« La prescription dématérialisée ? Un cauchemar ! ».
Depuis le début de l’année, médecins et pharmaciens transalpins ne décolèrent pas. Alors que la France entend généraliser la e-prescription à l'horizon 2022, les professionnels de la péninsule italienne – qui a déjà largement adopté l'ordonnance numérique depuis 2016 – regrettent parfois le temps de la « ricetta rosa », l’ordonnance papier de couleur rose...
À l'origine du courroux des généralistes et des officinaux, plusieurs pannes ayant paralysé des logiciels et systèmes informatiques de l'administration publique et les flux associés. Les bugs ont frappé d'abord la région du Piémont puis en Campanie, la région de Naples, avant de faire tache d’huile dans tout le pays. Le couac a également touché plusieurs hôpitaux, le système de choix du médecin traitant ou les droits aux exemptions pour les patients chroniques.
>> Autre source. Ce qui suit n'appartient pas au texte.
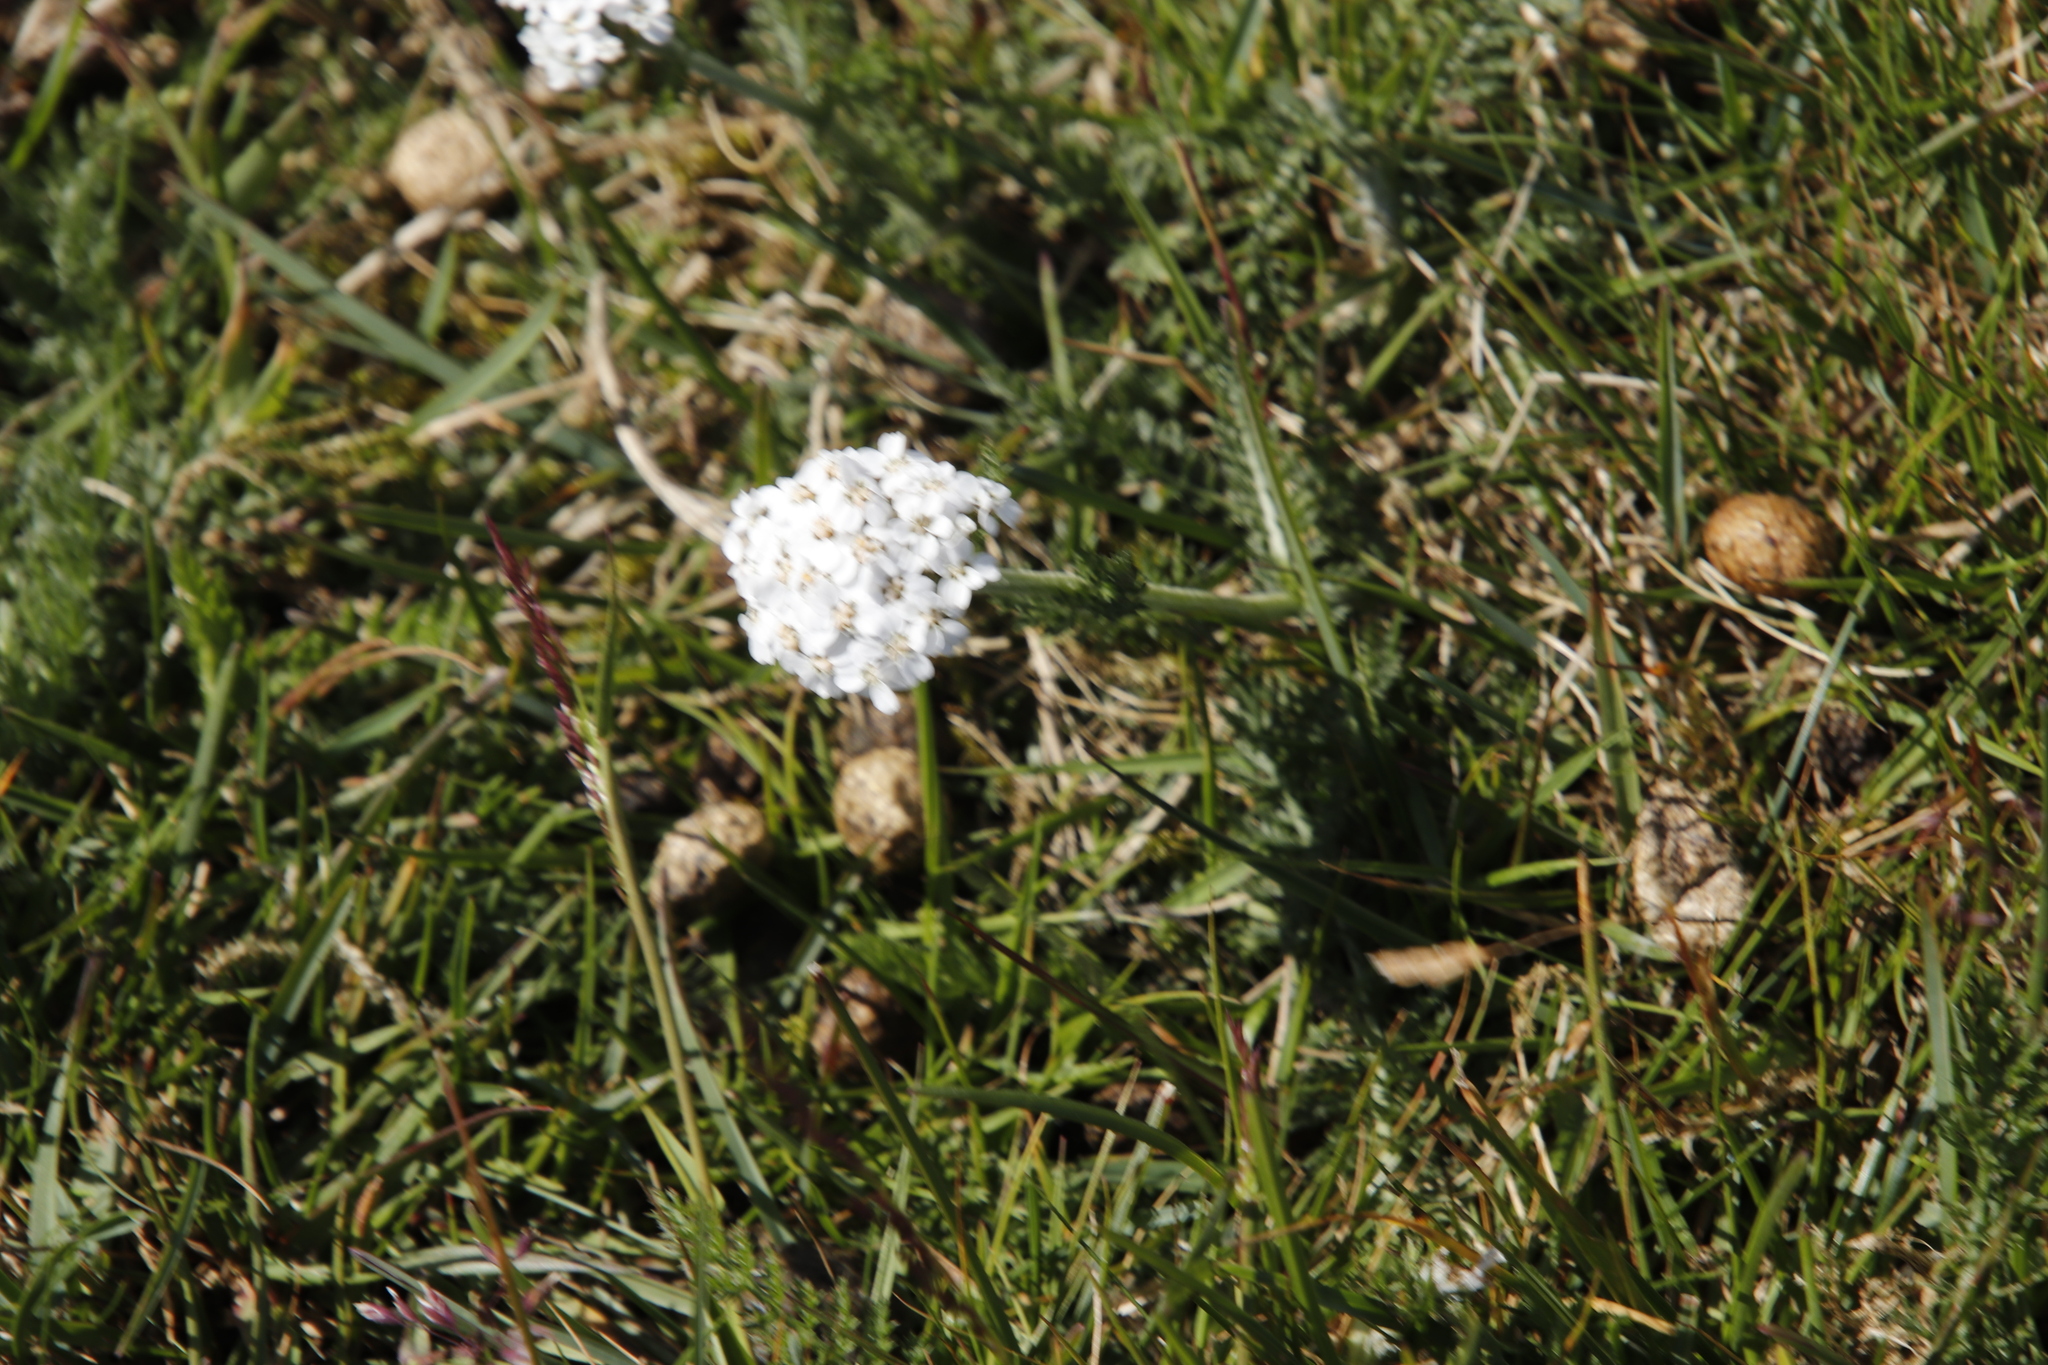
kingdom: Plantae
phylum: Tracheophyta
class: Magnoliopsida
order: Asterales
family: Asteraceae
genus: Achillea
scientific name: Achillea millefolium
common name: Yarrow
Atteinte à la prescription
Cette panne s'est notamment traduite par le blocage complet de nombreuses e-prescription, des difficultés d’insertion des codes d’exemption pour certains malades et autres black-out exaspérants. Pour la Fédération des médecins généralistes italiens, cette entrave a pénalisé médecins et patients. « Alors que la grippe atteignait son pic, de nombreux confrères n’ont pas pu prescrire de médicaments ! Ils n’avaient plus de blocs d’ordonnances puisque la Sécurité sociale veut absolument réduire les prescriptions papier. Les patients en arrêt-maladie sont aussi touchés car ils doivent envoyer leurs certificats à leurs employeurs par la Poste, tout cela est inadmissible ! », s’exaspère le Dr Alessandro Sabatini, un généraliste installé à Rome.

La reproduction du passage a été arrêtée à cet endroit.